• [TASK PROMPT]: Print all the data below exactly, without images.

(THE DATA Opens)

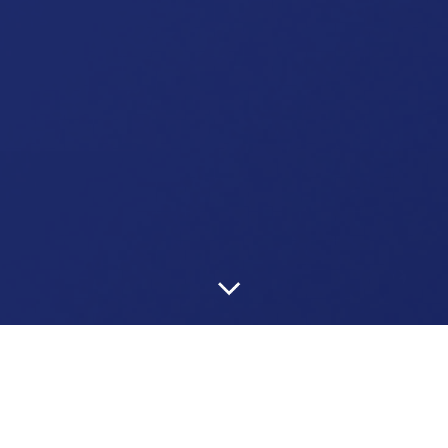
За 1 год создай свою новую
реальность и стань лучшей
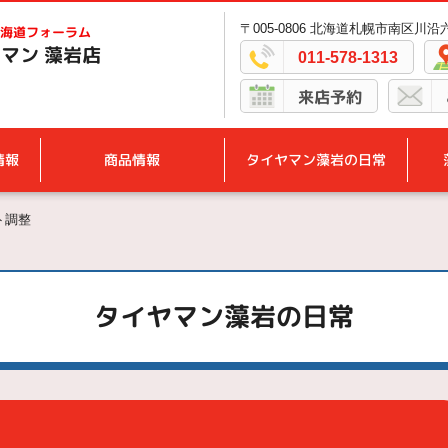
〒005-0806 北海道札幌市南区川沿六
海道フォーラム
マン 藻岩店
011-578-1313
来店予約
情報
商品情報
タイヤマン藻岩の日常
ト調整
タイヤマン藻岩の日常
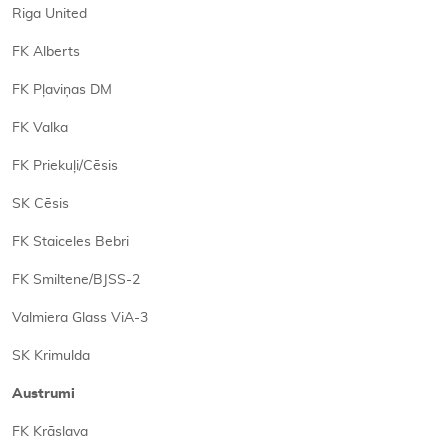
Riga United
FK Alberts
FK Pļaviņas DM
FK Valka
FK Priekuļi/Cēsis
SK Cēsis
FK Staiceles Bebri
FK Smiltene/BJSS-2
Valmiera Glass ViA-3
SK Krimulda
Austrumi
FK Krāslava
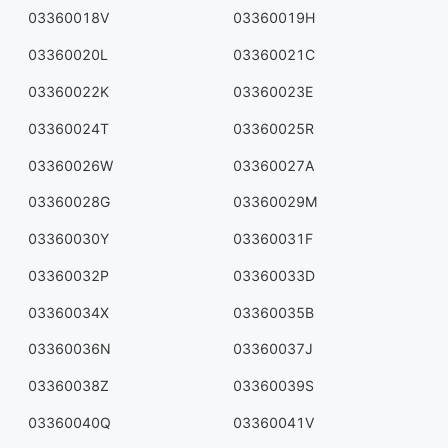
03360018V
03360019H
03360020L
03360021C
03360022K
03360023E
03360024T
03360025R
03360026W
03360027A
03360028G
03360029M
03360030Y
03360031F
03360032P
03360033D
03360034X
03360035B
03360036N
03360037J
03360038Z
03360039S
03360040Q
03360041V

(THE DATA Closes)

• [RESPONSE TO THIS EXERCISE]:
За 1 год создай свою новую
реальность и стань лучшей
〒005-0806 北海道札幌市南区川沿六
海道フォーラム
マン 藻岩店
011-578-1313
来店予約
情報
商品情報
タイヤマン藻岩の日常
ト調整
タイヤマン藻岩の日常
Riga United
FK Alberts
FK Pļaviņas DM
FK Valka
FK Priekuļi/Cēsis
SK Cēsis
FK Staiceles Bebri
FK Smiltene/BJSS-2
Valmiera Glass ViA-3
SK Krimulda
Austrumi
FK Krāslava
03360018V
03360019H
03360020L
03360021C
03360022K
03360023E
03360024T
03360025R
03360026W
03360027A
03360028G
03360029M
03360030Y
03360031F
03360032P
03360033D
03360034X
03360035B
03360036N
03360037J
03360038Z
03360039S
03360040Q
03360041V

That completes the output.